- ZIEL 1 -
Beantworte anhand des Ausgangstexts, wen Ballack im Sommer 2004 als Kapitän der deutschen Mannschaft ablöste.
- ZIEL 2 -
Erkläre mit den Argumenten aus dem Ausgangstext in ein bis drei Sätzen, warum die deutsche Mannschaft ohne Ballack womöglich besser spielt.

- AUSGANGSTEXT -
============================================================

Die DFB-Elf bei der Fußball-WM: Eine Mannschaft ohne Ballack

Vor dem WM-Viertelfinale gegen Argentinien glauben manche, dass die deutsche Mannschaft ohne ihren langjährigen Kapitän Michael Ballack besser spielt. Stimmt das?

Hat Ballack als Kapitän gnadenlos durchregiert? Ist die deutsche Mannschaft ohne ihn besser? Bild: dpa

Michael Ballack ist der beste deutsche Feldspieler des ersten Jahrzehnts dieses Jahrhunderts. Seit ihn der damalige DFB- Teamchef Jürgen Klinsmann im Sommer 2004 statt Oliver Kahn zum Kapitän der deutschen Mannschaft machte, ist er unumstritten und in allen Bereichen Deutschlands erster Fußballer. Und der einzige, der konstant Weltklasse repräsentiert. 98 Länderspiele, 42 Tore: Einen zweiten Mittelfeldspieler, der Defensiv- und Offensivqualitäten, strukturelle und individuelle Klasse über eine so lange Zeit ähnlich gut verband, hat Deutschland nie gehabt.

Perdu? Kurz vor der WM fiel Ballack wegen Verletzung aus. Zunächst wurde es in der angemessenen Hyperventilierung als Katastrophe positioniert. Vor dem WM-Viertelfinale gegen Argentinien am Samstag hat sich schon teilgesellschaftlich oder gar mehrheitlich die Annahme durchgesetzt, die deutsche Mannschaft spiele ohne ihn besser als mit ihm. Stimmt das?

Wie so vieles im Fußball bewegt sich auch die Ballack-Frage im Reich des Spekulativen und Psychologisierenden. Keiner kann sie definitiv beantworten. Listen wir in der angemessenen Seriosität die Argumente auf, die dafür sprechen. Man könnte die These aufstellen, dass das Tempo des deutschen Konterfußballs mit Ballack, 33, nicht ganz so hoch wäre - und mit seinem einstigem Adjutanten Frings schon gar nicht. Es könnte sein, dass Ballack eher spielberuhigend agieren würde, und die entscheidenden Kontertore gegen England nicht gefallen wären. Andererseits hätte Schweinsteiger sein Solo, hätte Özil seinen Sprint auch in Ballacks Beisein durchziehen können.

============================================================

- BEREITGESTELLTE DATEN -
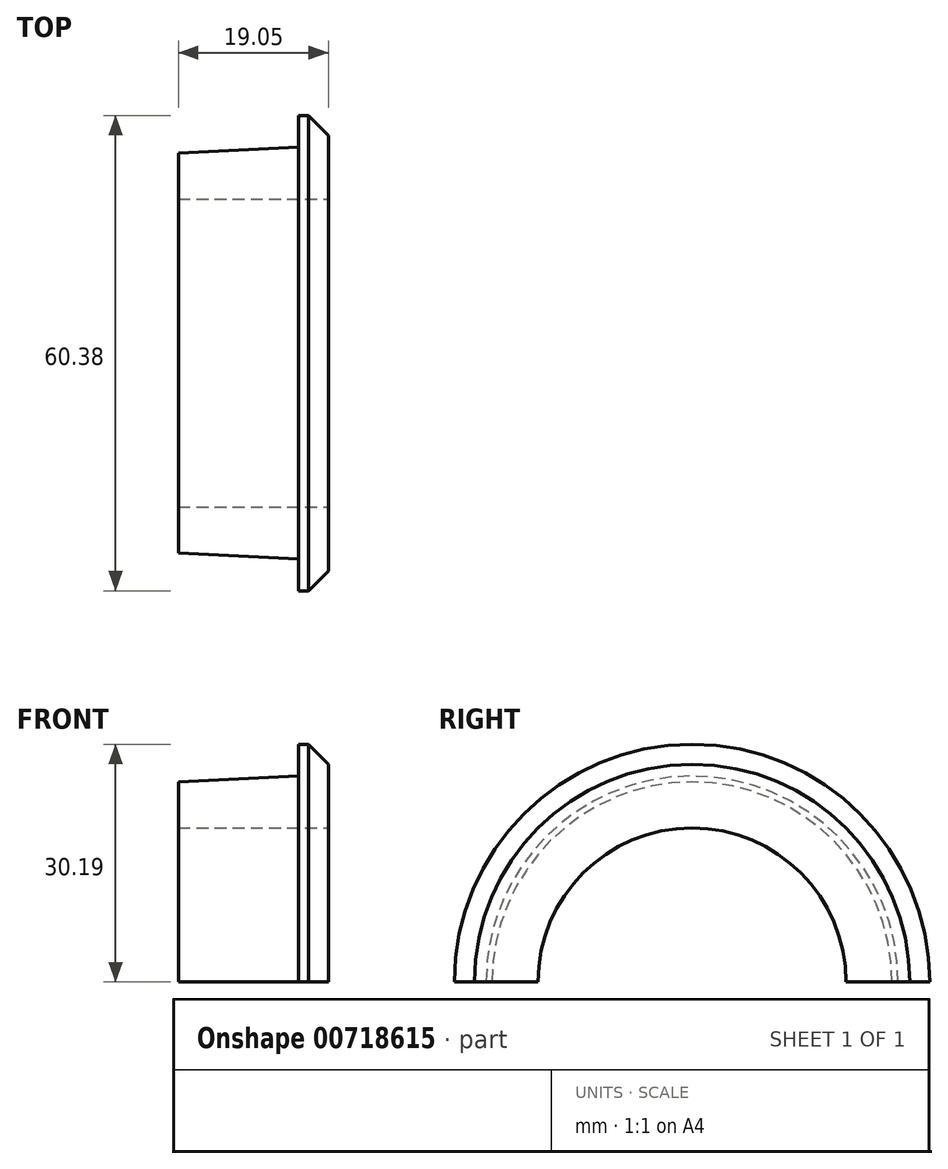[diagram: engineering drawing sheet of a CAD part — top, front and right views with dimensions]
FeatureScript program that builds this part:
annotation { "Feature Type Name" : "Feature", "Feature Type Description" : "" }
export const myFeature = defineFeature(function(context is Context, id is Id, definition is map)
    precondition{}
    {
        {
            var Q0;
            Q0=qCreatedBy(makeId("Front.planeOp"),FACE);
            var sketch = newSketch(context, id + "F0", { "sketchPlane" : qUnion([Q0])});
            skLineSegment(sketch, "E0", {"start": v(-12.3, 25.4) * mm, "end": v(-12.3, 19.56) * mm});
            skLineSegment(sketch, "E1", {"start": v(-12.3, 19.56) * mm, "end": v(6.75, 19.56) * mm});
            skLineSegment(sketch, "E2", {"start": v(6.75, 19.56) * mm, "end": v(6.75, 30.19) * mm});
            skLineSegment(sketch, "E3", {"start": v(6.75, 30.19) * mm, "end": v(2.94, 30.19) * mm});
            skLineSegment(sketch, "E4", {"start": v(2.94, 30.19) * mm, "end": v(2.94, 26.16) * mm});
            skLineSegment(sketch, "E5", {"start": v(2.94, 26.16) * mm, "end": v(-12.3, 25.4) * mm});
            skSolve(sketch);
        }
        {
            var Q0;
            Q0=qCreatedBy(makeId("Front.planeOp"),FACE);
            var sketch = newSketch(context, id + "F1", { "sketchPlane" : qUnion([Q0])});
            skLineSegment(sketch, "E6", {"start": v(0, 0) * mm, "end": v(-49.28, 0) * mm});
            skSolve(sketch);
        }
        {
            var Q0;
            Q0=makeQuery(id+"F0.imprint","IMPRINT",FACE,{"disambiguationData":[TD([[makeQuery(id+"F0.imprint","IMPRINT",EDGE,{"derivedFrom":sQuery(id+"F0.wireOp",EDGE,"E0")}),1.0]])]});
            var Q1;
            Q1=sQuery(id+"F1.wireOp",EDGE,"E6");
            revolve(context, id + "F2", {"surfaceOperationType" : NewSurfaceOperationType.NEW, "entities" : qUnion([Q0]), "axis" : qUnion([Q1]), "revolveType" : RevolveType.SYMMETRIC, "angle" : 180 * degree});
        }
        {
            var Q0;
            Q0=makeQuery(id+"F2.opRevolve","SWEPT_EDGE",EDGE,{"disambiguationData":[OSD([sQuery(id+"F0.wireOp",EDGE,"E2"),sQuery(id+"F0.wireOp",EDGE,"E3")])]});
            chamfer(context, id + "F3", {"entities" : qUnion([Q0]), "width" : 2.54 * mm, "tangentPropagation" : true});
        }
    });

============================================================

- LÖSUNG 1 -
Oliver Kahn.

- LÖSUNG 2 -
Mit Ballack wäre das Tempo des deutschen Konterfußballs vielleicht nicht ganz so hoch, weil er eher spielberuhigend agieren würde. Dadurch wären die entscheidenden Kontertore gegen England möglicherweise nicht gefallen.